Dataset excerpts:

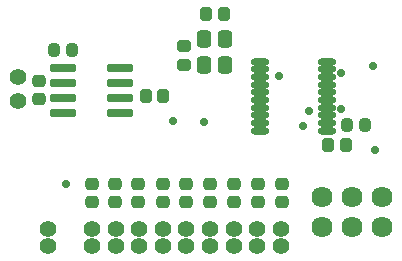
<source format=gbs>
G04 Layer_Color=16711935*
%FSLAX25Y25*%
%MOIN*%
G70*
G01*
G75*
G04:AMPARAMS|DCode=38|XSize=42.25mil|YSize=46.19mil|CornerRadius=12.73mil|HoleSize=0mil|Usage=FLASHONLY|Rotation=180.000|XOffset=0mil|YOffset=0mil|HoleType=Round|Shape=RoundedRectangle|*
%AMROUNDEDRECTD38*
21,1,0.04225,0.02072,0,0,180.0*
21,1,0.01678,0.04619,0,0,180.0*
1,1,0.02547,-0.00839,0.01036*
1,1,0.02547,0.00839,0.01036*
1,1,0.02547,0.00839,-0.01036*
1,1,0.02547,-0.00839,-0.01036*
%
%ADD38ROUNDEDRECTD38*%
G04:AMPARAMS|DCode=41|XSize=40.28mil|YSize=44.61mil|CornerRadius=12.23mil|HoleSize=0mil|Usage=FLASHONLY|Rotation=180.000|XOffset=0mil|YOffset=0mil|HoleType=Round|Shape=RoundedRectangle|*
%AMROUNDEDRECTD41*
21,1,0.04028,0.02015,0,0,180.0*
21,1,0.01582,0.04461,0,0,180.0*
1,1,0.02447,-0.00791,0.01007*
1,1,0.02447,0.00791,0.01007*
1,1,0.02447,0.00791,-0.01007*
1,1,0.02447,-0.00791,-0.01007*
%
%ADD41ROUNDEDRECTD41*%
G04:AMPARAMS|DCode=47|XSize=41.07mil|YSize=48.16mil|CornerRadius=12.27mil|HoleSize=0mil|Usage=FLASHONLY|Rotation=180.000|XOffset=0mil|YOffset=0mil|HoleType=Round|Shape=RoundedRectangle|*
%AMROUNDEDRECTD47*
21,1,0.04107,0.02362,0,0,180.0*
21,1,0.01654,0.04816,0,0,180.0*
1,1,0.02454,-0.00827,0.01181*
1,1,0.02454,0.00827,0.01181*
1,1,0.02454,0.00827,-0.01181*
1,1,0.02454,-0.00827,-0.01181*
%
%ADD47ROUNDEDRECTD47*%
%ADD48C,0.07060*%
%ADD49C,0.05524*%
%ADD50C,0.02768*%
G04:AMPARAMS|DCode=51|XSize=58mil|YSize=23.35mil|CornerRadius=7.92mil|HoleSize=0mil|Usage=FLASHONLY|Rotation=0.000|XOffset=0mil|YOffset=0mil|HoleType=Round|Shape=RoundedRectangle|*
%AMROUNDEDRECTD51*
21,1,0.05800,0.00752,0,0,0.0*
21,1,0.04217,0.02335,0,0,0.0*
1,1,0.01583,0.02108,-0.00376*
1,1,0.01583,-0.02108,-0.00376*
1,1,0.01583,-0.02108,0.00376*
1,1,0.01583,0.02108,0.00376*
%
%ADD51ROUNDEDRECTD51*%
G04:AMPARAMS|DCode=52|XSize=40.28mil|YSize=44.61mil|CornerRadius=12.23mil|HoleSize=0mil|Usage=FLASHONLY|Rotation=270.000|XOffset=0mil|YOffset=0mil|HoleType=Round|Shape=RoundedRectangle|*
%AMROUNDEDRECTD52*
21,1,0.04028,0.02015,0,0,270.0*
21,1,0.01582,0.04461,0,0,270.0*
1,1,0.02447,-0.01007,-0.00791*
1,1,0.02447,-0.01007,0.00791*
1,1,0.02447,0.01007,0.00791*
1,1,0.02447,0.01007,-0.00791*
%
%ADD52ROUNDEDRECTD52*%
G04:AMPARAMS|DCode=53|XSize=86.74mil|YSize=26.5mil|CornerRadius=8.72mil|HoleSize=0mil|Usage=FLASHONLY|Rotation=180.000|XOffset=0mil|YOffset=0mil|HoleType=Round|Shape=RoundedRectangle|*
%AMROUNDEDRECTD53*
21,1,0.08674,0.00907,0,0,180.0*
21,1,0.06930,0.02650,0,0,180.0*
1,1,0.01744,-0.03465,0.00453*
1,1,0.01744,0.03465,0.00453*
1,1,0.01744,0.03465,-0.00453*
1,1,0.01744,-0.03465,-0.00453*
%
%ADD53ROUNDEDRECTD53*%
G04:AMPARAMS|DCode=54|XSize=49.73mil|YSize=57.61mil|CornerRadius=13.81mil|HoleSize=0mil|Usage=FLASHONLY|Rotation=0.000|XOffset=0mil|YOffset=0mil|HoleType=Round|Shape=RoundedRectangle|*
%AMROUNDEDRECTD54*
21,1,0.04973,0.02999,0,0,0.0*
21,1,0.02212,0.05761,0,0,0.0*
1,1,0.02761,0.01106,-0.01500*
1,1,0.02761,-0.01106,-0.01500*
1,1,0.02761,-0.01106,0.01500*
1,1,0.02761,0.01106,0.01500*
%
%ADD54ROUNDEDRECTD54*%
G04:AMPARAMS|DCode=55|XSize=41.07mil|YSize=48.16mil|CornerRadius=12.27mil|HoleSize=0mil|Usage=FLASHONLY|Rotation=270.000|XOffset=0mil|YOffset=0mil|HoleType=Round|Shape=RoundedRectangle|*
%AMROUNDEDRECTD55*
21,1,0.04107,0.02362,0,0,270.0*
21,1,0.01654,0.04816,0,0,270.0*
1,1,0.02454,-0.01181,-0.00827*
1,1,0.02454,-0.01181,0.00827*
1,1,0.02454,0.01181,0.00827*
1,1,0.02454,0.01181,-0.00827*
%
%ADD55ROUNDEDRECTD55*%
D38*
X117815Y40748D02*
D03*
X111909D02*
D03*
X57087Y57087D02*
D03*
X51181D02*
D03*
D41*
X26693Y72539D02*
D03*
X20748D02*
D03*
X118287Y47638D02*
D03*
X124232D02*
D03*
D47*
X77342Y84449D02*
D03*
X71280D02*
D03*
D48*
X130079Y23583D02*
D03*
Y13583D02*
D03*
X120079Y23583D02*
D03*
Y13583D02*
D03*
X110079Y23583D02*
D03*
Y13583D02*
D03*
D49*
X33268Y12894D02*
D03*
X41142D02*
D03*
X49016D02*
D03*
X56890D02*
D03*
X64764D02*
D03*
X72638D02*
D03*
X80512D02*
D03*
X88386D02*
D03*
X96260D02*
D03*
X33268Y6990D02*
D03*
X41142D02*
D03*
X49016Y6988D02*
D03*
X56890D02*
D03*
X64764D02*
D03*
X72638D02*
D03*
X80512D02*
D03*
X88386D02*
D03*
X96260D02*
D03*
X18701Y12894D02*
D03*
Y6988D02*
D03*
X8563Y63484D02*
D03*
Y55512D02*
D03*
D50*
X105512Y52067D02*
D03*
X116344Y52660D02*
D03*
X103445Y47146D02*
D03*
X127067Y67224D02*
D03*
X116339Y64862D02*
D03*
X95669Y63779D02*
D03*
X70669Y48622D02*
D03*
X60138Y48720D02*
D03*
X24606Y27756D02*
D03*
X127657Y39075D02*
D03*
D51*
X111614Y45575D02*
D03*
Y48134D02*
D03*
Y50693D02*
D03*
Y53252D02*
D03*
Y55811D02*
D03*
Y58370D02*
D03*
Y60929D02*
D03*
Y63488D02*
D03*
Y66047D02*
D03*
Y68606D02*
D03*
X89410D02*
D03*
Y66047D02*
D03*
Y63488D02*
D03*
Y60929D02*
D03*
Y58370D02*
D03*
Y55811D02*
D03*
Y53252D02*
D03*
Y50693D02*
D03*
Y48134D02*
D03*
Y45575D02*
D03*
D52*
X15453Y56181D02*
D03*
Y62126D02*
D03*
X80734Y27835D02*
D03*
Y21890D02*
D03*
X88634Y27835D02*
D03*
Y21890D02*
D03*
X96534Y27835D02*
D03*
Y21890D02*
D03*
X72634Y27835D02*
D03*
Y21890D02*
D03*
X64634Y27835D02*
D03*
Y21890D02*
D03*
X56834Y27835D02*
D03*
Y21890D02*
D03*
X33134D02*
D03*
Y27835D02*
D03*
X40834D02*
D03*
Y21890D02*
D03*
X48634Y27835D02*
D03*
Y21890D02*
D03*
D53*
X23701Y66654D02*
D03*
Y51653D02*
D03*
X42638D02*
D03*
Y56653D02*
D03*
Y61654D02*
D03*
Y66654D02*
D03*
X23701Y61654D02*
D03*
Y56653D02*
D03*
D54*
X77486Y67462D02*
D03*
Y76163D02*
D03*
X70754D02*
D03*
Y67462D02*
D03*
D55*
X64075Y67618D02*
D03*
Y73681D02*
D03*
M02*

</source>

> EXERCISE DESCRIPTION
What is needed is a verbatim copy of every line in the records above from the one containing "21,1,0.04225,0.02072,0,0,180.0*" down to the one containing "21,1,0.01582,0.04461,0,0,180.0*", both included, and nothing more.

> TASK OUTPUT
21,1,0.04225,0.02072,0,0,180.0*
21,1,0.01678,0.04619,0,0,180.0*
1,1,0.02547,-0.00839,0.01036*
1,1,0.02547,0.00839,0.01036*
1,1,0.02547,0.00839,-0.01036*
1,1,0.02547,-0.00839,-0.01036*
%
%ADD38ROUNDEDRECTD38*%
G04:AMPARAMS|DCode=41|XSize=40.28mil|YSize=44.61mil|CornerRadius=12.23mil|HoleSize=0mil|Usage=FLASHONLY|Rotation=180.000|XOffset=0mil|YOffset=0mil|HoleType=Round|Shape=RoundedRectangle|*
%AMROUNDEDRECTD41*
21,1,0.04028,0.02015,0,0,180.0*
21,1,0.01582,0.04461,0,0,180.0*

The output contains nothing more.